Le Comité souligne le relatif échec des souscriptions de polices sans questionnaire de santé, souhaitées par le législateur. La loi du 28 février 2022 a en effet inséré dans le Code des assurances un article L. 113-2-1 énonçant que « lorsque le contrat d’assurance a pour objet de garantir […] soit le remboursement total ou partiel du montant restant dû au titre d’un contrat de crédit [destiné à l’acquisition d’un immeuble à usage d’habitation ou à usage professionnel et d’habitation], soit le paiement de tout ou partie des échéances dudit prêt, aucune information relative à l’état de santé ni aucun examen médical de l’assuré ne peut être sollicité par l’assureur, sous réserve du respect de l’ensemble des conditions suivantes :

1° La part assurée sur l’encours cumulé des contrats de crédit n’excède pas 200 000 euros par assuré ;

2° L’échéance de remboursement du crédit contracté est antérieure au soixantième anniversaire de l’assuré ».

Alors que 58,5 % des souscripteurs de crédit remplissaient la condition afférente au montant de l’emprunt (inférieur à 200 000), seuls 23 % d’entre eux ont pu bénéficier de la dispense d’examen médical. Comme le relève le CCSF, du fait de l’allongement de la durée des prêts, subordonner la dispense à la condition que l’emprunteur n’ait pas plus de 60 ans à la date d’échéance du crédit « réduit de manière significative le périmètre d’application de l’abandon de la sélection médicale ». En outre, pour les emprunteurs (peu nombreux) qui remplissent toutes les conditions, l’interdiction faite à l’assureur de questionner le futur assuré sur son état de santé a eu l’effet pervers de provoquer un renchérissement des tarifs ; les assureurs alternatifs externes ont ainsi pratiqué une « hausse préventive » de 10% en moyenne (par rapport à 2021), tandis que la baisse des tarifs proposés par les assureurs groupe bancaires a été nettement freinée.

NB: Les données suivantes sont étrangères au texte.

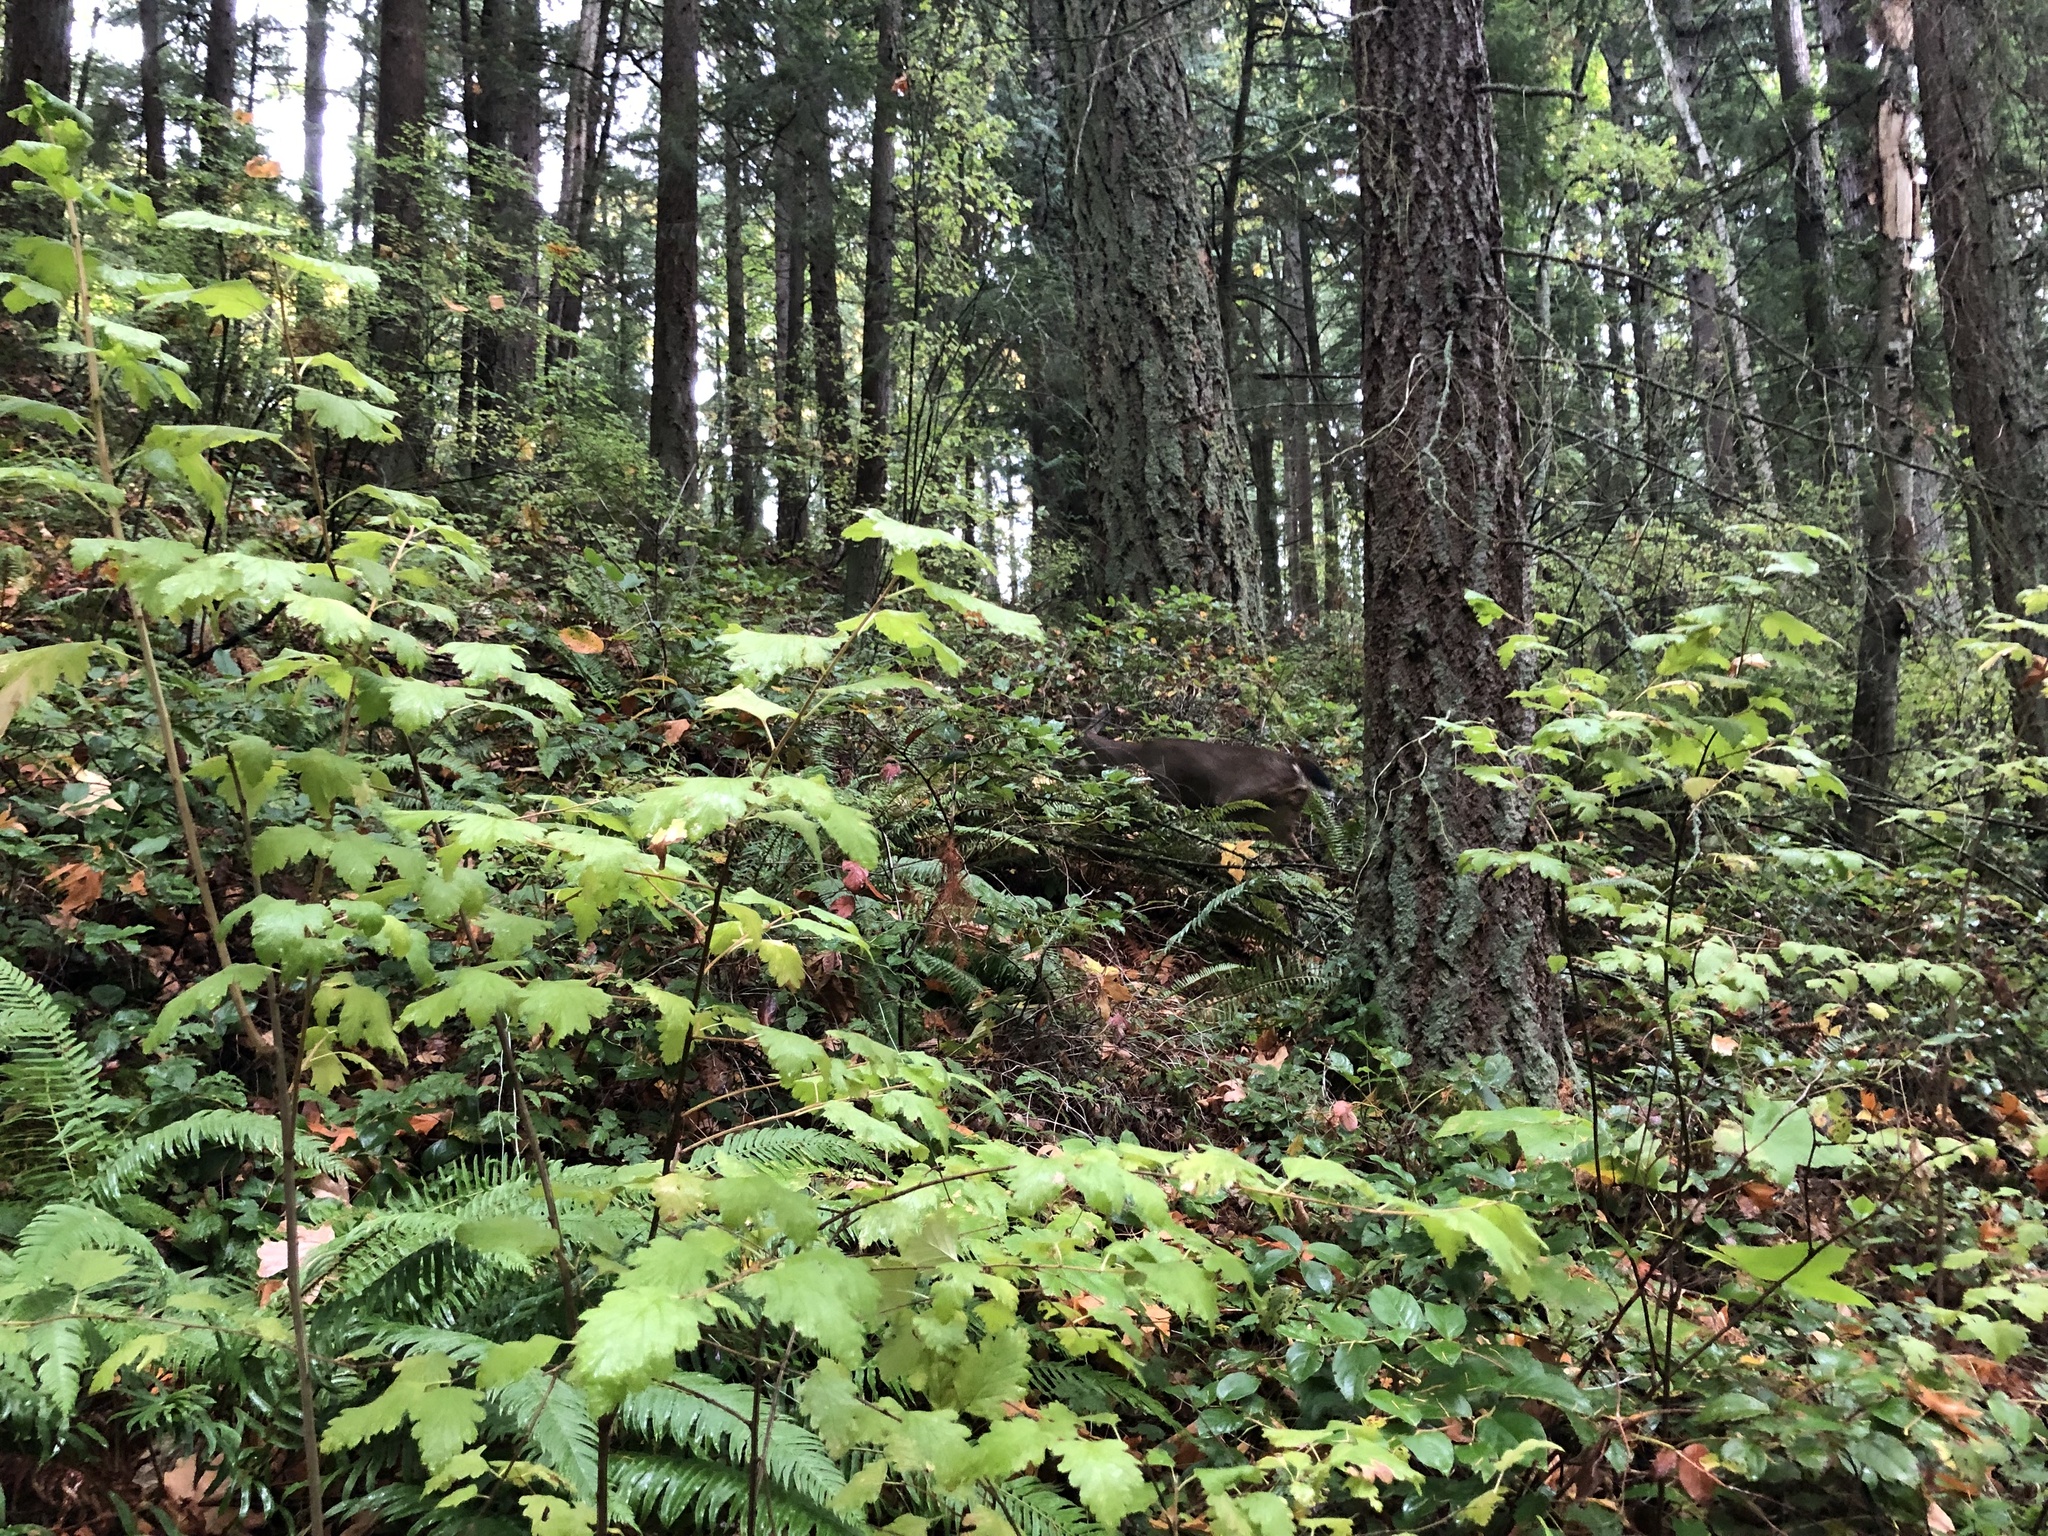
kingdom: Animalia
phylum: Chordata
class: Mammalia
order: Artiodactyla
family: Cervidae
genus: Odocoileus
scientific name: Odocoileus hemionus
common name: Mule deer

Autre constat décevant, les délais d’instruction des sinistres demeurent longs, particulièrement lorsqu’est sollicitée la mise en œuvre des garanties invalidité / incapacité. Le CCSF déplore ainsi que 7,2 % des dossiers en cours de traitement, par les assureurs groupe bancaires, en mai 2023 correspondent à des sinistres survenus en 2022 ; ce chiffre grimpe à 9,5% lorsque le contrat a été souscrit auprès d’un assureur alternatif externe.

Maud Asselain

Source

Un article signé, Maud Asselain, Maître de conférences en Droit privé, Directrice de l’Institut des Assurances de Bordeaux pour Alteas.